Version: 25.8.0.0.alpha0+ (X86_64) / LibreOffice Community
Build ID: eb4977cb6d81b1c15d025435adf25b19e88d3132
CPU threads: 4; OS: Linux 6.8; UI render: default; VCL: gtk3
Locale: ja-JP (ja_JP.UTF-8); UI: ja-JP
Calc: threaded

works fine
Version: 24.8.6.2 (X86_64) / LibreOffice Community
Build ID: 6d98ba145e9a8a39fc57bcc76981d1fb1316c60c
CPU threads: 4; OS: Linux 6.8; UI render: default; VCL: gtk3
Locale: ja-JP (ja_JP.UTF-8); UI: ja-JP
Calc: threaded
Comment 1 Saburo 2025-04-23 03:06:50 UTC
Created attachment 200463 [details]
text2column-sample-ja

I've attached a sample for verification.
Comment 2 Saburo 2025-04-23 03:07:50 UTC
bisected

author	Gabriel Masei
commit 565b619d57a3b98b0826c4b49dee6606f9ae70e0

tdf#160582 Preserve settings saving in csv import dialog
Also, improve detection algorithm by replacing the limit
of 20 lines with a time limit of 500ms.

Change-Id: Iac519b6ebe675b91ce84b900646d9d320ea9ddc1
Reviewed-on: https://gerrit.libreoffice.org/c/core/+/165905
Comment 3 Mateusz Wlazłowski 2025-04-23 18:11:22 UTC
Created attachment 200478 [details]
Text to column on A1 on Linux and A2 on Windows

What do you mean by garbled ? Can you show us a screenshot?


For me, on Linux and Windows, when go to Text on column on A1, the preview shows Chinese characters. Is this bug report about that?

On windows, the rendering of the Japanese characters look low resolution. I guess that that's another issue


Version: 25.2.2.2 (X86_64) / LibreOffice Community
Build ID: 7370d4be9e3cf6031a51beef54ff3bda878e3fac
CPU threads: 8; OS: Linux 6.11; UI render: default; VCL: gtk3
Locale: en-US (en_US.UTF-8); UI: en-US
Flatpak
Calc: threaded
Comment 4 Saburo 2025-04-23 21:38:11 UTC
(In reply to opp from comment #3)
> What do you mean by garbled ? Can you show us a screenshot?
Same as your screenshot.

Isn't it garbled to say that the situation where the A1 cell 'あいう えおか' is displayed in Chinese-like characters is garbled.

Since it relies on machine translation, the words may not be appropriate.
Comment 5 Saburo 2025-04-23 23:23:32 UTC
Created attachment 200488 [details]
screenshots

I think there is a bug because when I select two lines and run it, one line becomes unreadable text.
Comment 6 Mateusz Wlazłowski 2025-04-24 15:09:05 UTC
(In reply to Saburo from comment #4)

> Isn't it garbled to say that the situation where the A1 cell 'あいう えおか' is
> displayed in Chinese-like characters is garbled.

I don't know


I confirm the bug
Comment 7 Takenori Yasuda 2025-07-14 01:09:53 UTC
The supposedly garbled string appears to have undergone a byte swap between the high and low bytes of each Unicode code point.

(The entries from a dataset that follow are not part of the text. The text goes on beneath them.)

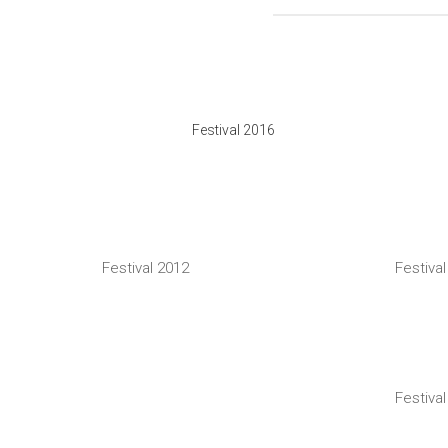
Festival 2016
Festival 2012
Festiva
Festiva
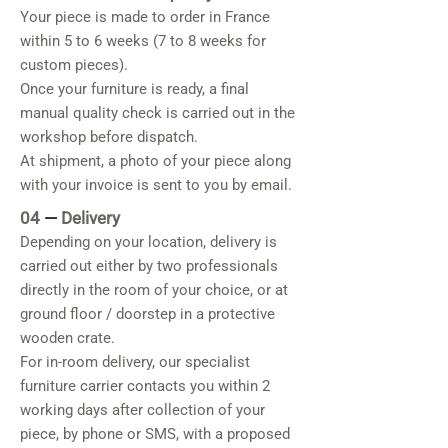
Your piece is made to order in France
within 5 to 6 weeks (7 to 8 weeks for
custom pieces).
Once your furniture is ready, a final
manual quality check is carried out in the
workshop before dispatch.
At shipment, a photo of your piece along
with your invoice is sent to you by email.
04
—
Delivery
Depending on your location, delivery is
carried out either by two professionals
directly in the room of your choice, or at
ground floor / doorstep in a protective
wooden crate.
For in-room delivery, our specialist
furniture carrier contacts you within 2
working days after collection of your
piece, by phone or SMS, with a proposed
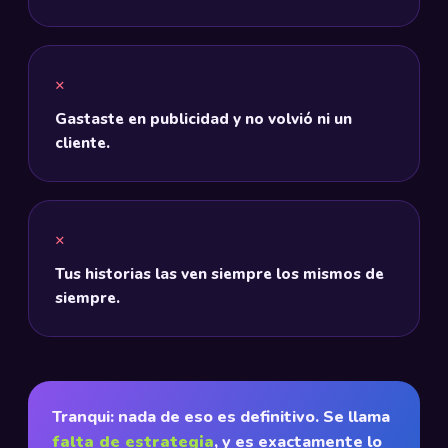
Gastaste en publicidad y no volvió ni un
cliente.
Tus historias las ven siempre los mismos de
siempre.
Tranqui: nada de eso es definitivo. Se llama
falta de estrategia
, y es exactamente lo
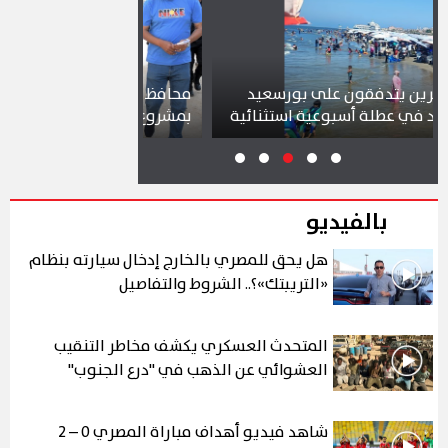
لى بورسعيد
محافظ بورسعيد يتابع سير العمل
شو
ية استثنائية
بمشروع سوق التصنيع الجديد
تج
بالفيديو
هل يحق للمصري بالخارج إدخال سيارته بنظام
«التريبتك»؟.. الشروط والتفاصيل
المتحدث العسكري يكشف مخاطر التنقيب
العشوائي عن الذهب في "درع الجنوب"
شاهد فيديو أهداف مباراة المصري 0 – 2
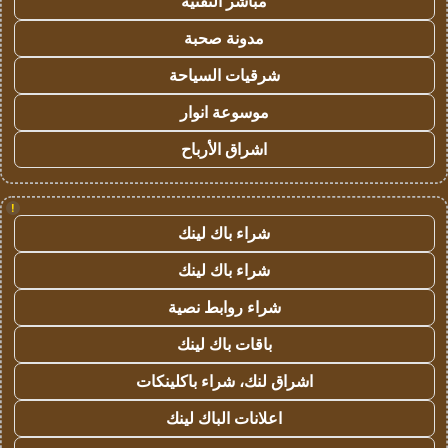
مباشر التقنية
مدونة صحبة
شرقيات السياحة
موسوعة انوار
اشراق الأرباح
!
شراء باك لينك
شراء باك لينك
شراء روابط نصية
باقات باك لينك
اشراق لنك، شراء باكلينكات
اعلانات الباك لينك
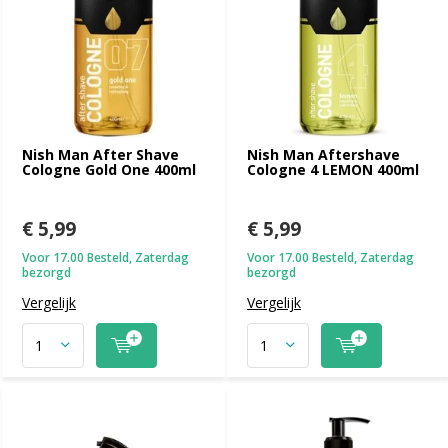
Nish Man After Shave
Nish Man Aftershave
Cologne Gold One 400ml
Cologne 4 LEMON 400ml
€ 5,99
€ 5,99
Voor 17.00 Besteld, Zaterdag
Voor 17.00 Besteld, Zaterdag
bezorgd
bezorgd
Vergelijk
Vergelijk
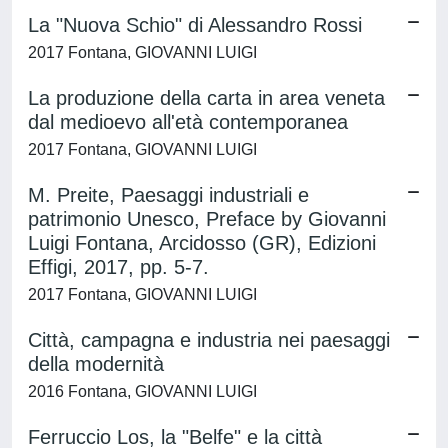
La "Nuova Schio" di Alessandro Rossi
2017 Fontana, GIOVANNI LUIGI
La produzione della carta in area veneta
dal medioevo all'età contemporanea
2017 Fontana, GIOVANNI LUIGI
M. Preite, Paesaggi industriali e
patrimonio Unesco, Preface by Giovanni
Luigi Fontana, Arcidosso (GR), Edizioni
Effigi, 2017, pp. 5-7.
2017 Fontana, GIOVANNI LUIGI
Città, campagna e industria nei paesaggi
della modernità
2016 Fontana, GIOVANNI LUIGI
Ferruccio Los, la "Belfe" e la città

Using Attachment 200478 [details] as an example:

- あいう えおか -> U+3042 U+3044 U+3046 U+3000 U+3048 U+304A U+304B
- 䈰䐰䘰0䠰䨰䬰 -> U+4230 U+4430 U+4630 U+0030 U+4830 U+4A30 U+4B30

This clearly shows that each code point has had its bytes reversed, suggesting an endian-related issue in how the text is being handled internally.